Depuis plusieurs semaines, le nom de Claude Allègre circule pour une éventuelle entrée au gouvernement. Au nom de l'ouverture, il obtiendrait un grand ministère de la recherche et de l'industrie. Ce qui était encore une rumeur il y a quelques heures est désormais une information. Voilà ce que Nicolas Sarkozy a déclaré : "L'ouverture, je vais la continuer (...), Claude Allègre est un homme avec qui j'aimerais un jour travailler. C'est un grand scientifique. Il veut changer les choses". En rupture avec le Parti Socialiste, l'ancien ministre de l'éducation de Lionel Jospin, qui avait refusé en juin dernier d'entrer au gouvernement, va donc faire son retour dans un gouvernement de droite cette fois-ci.

Primaires : des professeurs évalués en fonction des résultats des élèves

C'est une véritable bombe que livre Nicolas Sarkozy au détour d'une phrase. Jusqu'à présent, les enseignants sont évalués en fonction de l'application des méthodes. En moyenne, un enseignant est inspecté dans sa classe tous les cinq ans. Au cours de l'interview, Nicolas Sarkozy a annoncé une petite révolution dans l'évaluation des enseignants du primaire : "Il y aura deux nouveautés dès l'année prochaine : vous connaîtrez les résultats de l'école de votre enfant, et il y aura une évaluation tous les deux ans des professeurs sur les résultats et non pas sur l'application de la méthode". Mais comment appliquer cette culture du résultat à l'enseignement ? L'hétérogénéité des classes, les écarts entre établissements, l'absence de mixité sociale sont autant d'obstacles insurmontables pour évaluer un enseignant en fonction des résultats de ses élèves. Nul doute que sa proposition risque de faire polémique.

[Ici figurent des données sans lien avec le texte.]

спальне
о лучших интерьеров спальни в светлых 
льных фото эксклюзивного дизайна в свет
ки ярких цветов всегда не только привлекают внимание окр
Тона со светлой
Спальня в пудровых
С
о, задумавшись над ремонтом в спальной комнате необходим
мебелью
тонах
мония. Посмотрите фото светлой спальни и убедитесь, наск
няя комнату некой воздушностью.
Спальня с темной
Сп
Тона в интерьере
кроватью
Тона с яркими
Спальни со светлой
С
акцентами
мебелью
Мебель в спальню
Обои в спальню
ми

L'archétype du plan de communication et l'anecdote du fromage blanc

Cette interview est l'archétype du plan de communication. Nicolas Sarkozy joue sur la proximité en apostrophant ses interlocuteurs. Il botte en touche sur les questions qui pourraient le mettre en difficulté d'autant plus facilement que les lecteurs n'ont pas un droit de suite en insistant. Il rejette les accusations de mise en scène de sa vie privée mais continue à vouloir désacraliser la fonction présidentielle. L'illustration de cette mise en scène est l'anecdote du fromage blanc. Au milieu de l'interview, le Parisien précise : "Aparté : Il prend un café et un petit fromage blanc : « Excusez-moi, je me suis levé très tôt ce matin, j'ai toujours faim". La ficelle est un peu grosse mais elle marche : le président de la République accorde sa première interview depuis trois mois mais il est obligé de manger un fromage blanc car il s'est levé très tôt pour travailler et a besoin de reprendre des forces. L'hyperprésident est de retour.